What to work on: Swap every "ciudadanía" in the data below for "población", and give all the lines back with nothing else changed.

Source data:
##############################

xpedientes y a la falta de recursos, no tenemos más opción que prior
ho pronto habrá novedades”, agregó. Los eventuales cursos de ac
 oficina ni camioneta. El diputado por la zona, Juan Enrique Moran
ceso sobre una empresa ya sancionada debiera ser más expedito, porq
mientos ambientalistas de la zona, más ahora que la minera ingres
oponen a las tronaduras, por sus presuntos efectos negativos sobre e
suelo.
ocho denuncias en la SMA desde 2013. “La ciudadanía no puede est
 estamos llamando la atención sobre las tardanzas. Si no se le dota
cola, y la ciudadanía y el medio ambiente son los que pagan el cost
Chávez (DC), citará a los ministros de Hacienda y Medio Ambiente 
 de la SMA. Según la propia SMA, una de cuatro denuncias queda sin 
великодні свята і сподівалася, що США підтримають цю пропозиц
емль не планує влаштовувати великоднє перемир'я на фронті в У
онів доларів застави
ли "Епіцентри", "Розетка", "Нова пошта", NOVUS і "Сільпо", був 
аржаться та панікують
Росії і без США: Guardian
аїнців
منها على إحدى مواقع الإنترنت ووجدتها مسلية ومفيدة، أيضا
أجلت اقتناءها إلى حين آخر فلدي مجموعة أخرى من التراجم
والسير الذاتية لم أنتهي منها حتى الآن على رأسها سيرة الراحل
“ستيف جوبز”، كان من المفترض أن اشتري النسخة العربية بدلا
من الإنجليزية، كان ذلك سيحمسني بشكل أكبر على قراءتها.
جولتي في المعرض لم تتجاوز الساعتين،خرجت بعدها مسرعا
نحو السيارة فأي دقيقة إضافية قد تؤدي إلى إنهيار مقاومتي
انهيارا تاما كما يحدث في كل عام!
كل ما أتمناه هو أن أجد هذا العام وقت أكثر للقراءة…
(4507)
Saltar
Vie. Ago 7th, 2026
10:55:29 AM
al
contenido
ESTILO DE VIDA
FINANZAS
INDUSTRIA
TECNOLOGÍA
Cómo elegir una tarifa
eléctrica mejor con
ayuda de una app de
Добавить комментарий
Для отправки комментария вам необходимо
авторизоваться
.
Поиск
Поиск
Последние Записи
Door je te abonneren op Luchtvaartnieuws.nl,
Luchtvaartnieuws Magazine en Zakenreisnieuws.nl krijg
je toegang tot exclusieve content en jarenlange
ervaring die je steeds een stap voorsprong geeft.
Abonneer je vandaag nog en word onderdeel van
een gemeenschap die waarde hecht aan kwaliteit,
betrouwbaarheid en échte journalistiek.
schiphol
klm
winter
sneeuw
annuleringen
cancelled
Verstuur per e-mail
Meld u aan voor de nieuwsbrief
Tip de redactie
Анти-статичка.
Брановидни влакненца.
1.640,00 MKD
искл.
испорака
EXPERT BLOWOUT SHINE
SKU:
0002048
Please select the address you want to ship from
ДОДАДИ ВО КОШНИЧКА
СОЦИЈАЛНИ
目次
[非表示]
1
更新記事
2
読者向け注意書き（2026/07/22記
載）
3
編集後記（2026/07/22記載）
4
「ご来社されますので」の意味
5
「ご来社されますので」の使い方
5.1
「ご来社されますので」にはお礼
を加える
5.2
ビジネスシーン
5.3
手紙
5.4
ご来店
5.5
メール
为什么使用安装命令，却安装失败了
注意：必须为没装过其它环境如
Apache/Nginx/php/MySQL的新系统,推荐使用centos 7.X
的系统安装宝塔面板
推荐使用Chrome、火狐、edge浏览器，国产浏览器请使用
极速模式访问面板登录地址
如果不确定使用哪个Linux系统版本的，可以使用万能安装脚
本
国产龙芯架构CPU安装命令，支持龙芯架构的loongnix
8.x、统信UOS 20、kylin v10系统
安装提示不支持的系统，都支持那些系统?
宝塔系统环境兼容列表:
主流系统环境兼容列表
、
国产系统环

##############################

Completed exercise:
xpedientes y a la falta de recursos, no tenemos más opción que prior
ho pronto habrá novedades”, agregó. Los eventuales cursos de ac
 oficina ni camioneta. El diputado por la zona, Juan Enrique Moran
ceso sobre una empresa ya sancionada debiera ser más expedito, porq
mientos ambientalistas de la zona, más ahora que la minera ingres
oponen a las tronaduras, por sus presuntos efectos negativos sobre e
suelo.
ocho denuncias en la SMA desde 2013. “La población no puede est
 estamos llamando la atención sobre las tardanzas. Si no se le dota
cola, y la población y el medio ambiente son los que pagan el cost
Chávez (DC), citará a los ministros de Hacienda y Medio Ambiente 
 de la SMA. Según la propia SMA, una de cuatro denuncias queda sin 
великодні свята і сподівалася, що США підтримають цю пропозиц
емль не планує влаштовувати великоднє перемир'я на фронті в У
онів доларів застави
ли "Епіцентри", "Розетка", "Нова пошта", NOVUS і "Сільпо", був 
аржаться та панікують
Росії і без США: Guardian
аїнців
منها على إحدى مواقع الإنترنت ووجدتها مسلية ومفيدة، أيضا
أجلت اقتناءها إلى حين آخر فلدي مجموعة أخرى من التراجم
والسير الذاتية لم أنتهي منها حتى الآن على رأسها سيرة الراحل
“ستيف جوبز”، كان من المفترض أن اشتري النسخة العربية بدلا
من الإنجليزية، كان ذلك سيحمسني بشكل أكبر على قراءتها.
جولتي في المعرض لم تتجاوز الساعتين،خرجت بعدها مسرعا
نحو السيارة فأي دقيقة إضافية قد تؤدي إلى إنهيار مقاومتي
انهيارا تاما كما يحدث في كل عام!
كل ما أتمناه هو أن أجد هذا العام وقت أكثر للقراءة…
(4507)
Saltar
Vie. Ago 7th, 2026
10:55:29 AM
al
contenido
ESTILO DE VIDA
FINANZAS
INDUSTRIA
TECNOLOGÍA
Cómo elegir una tarifa
eléctrica mejor con
ayuda de una app de
Добавить комментарий
Для отправки комментария вам необходимо
авторизоваться
.
Поиск
Поиск
Последние Записи
Door je te abonneren op Luchtvaartnieuws.nl,
Luchtvaartnieuws Magazine en Zakenreisnieuws.nl krijg
je toegang tot exclusieve content en jarenlange
ervaring die je steeds een stap voorsprong geeft.
Abonneer je vandaag nog en word onderdeel van
een gemeenschap die waarde hecht aan kwaliteit,
betrouwbaarheid en échte journalistiek.
schiphol
klm
winter
sneeuw
annuleringen
cancelled
Verstuur per e-mail
Meld u aan voor de nieuwsbrief
Tip de redactie
Анти-статичка.
Брановидни влакненца.
1.640,00 MKD
искл.
испорака
EXPERT BLOWOUT SHINE
SKU:
0002048
Please select the address you want to ship from
ДОДАДИ ВО КОШНИЧКА
СОЦИЈАЛНИ
目次
[非表示]
1
更新記事
2
読者向け注意書き（2026/07/22記
載）
3
編集後記（2026/07/22記載）
4
「ご来社されますので」の意味
5
「ご来社されますので」の使い方
5.1
「ご来社されますので」にはお礼
を加える
5.2
ビジネスシーン
5.3
手紙
5.4
ご来店
5.5
メール
为什么使用安装命令，却安装失败了
注意：必须为没装过其它环境如
Apache/Nginx/php/MySQL的新系统,推荐使用centos 7.X
的系统安装宝塔面板
推荐使用Chrome、火狐、edge浏览器，国产浏览器请使用
极速模式访问面板登录地址
如果不确定使用哪个Linux系统版本的，可以使用万能安装脚
本
国产龙芯架构CPU安装命令，支持龙芯架构的loongnix
8.x、统信UOS 20、kylin v10系统
安装提示不支持的系统，都支持那些系统?
宝塔系统环境兼容列表:
主流系统环境兼容列表
、
国产系统环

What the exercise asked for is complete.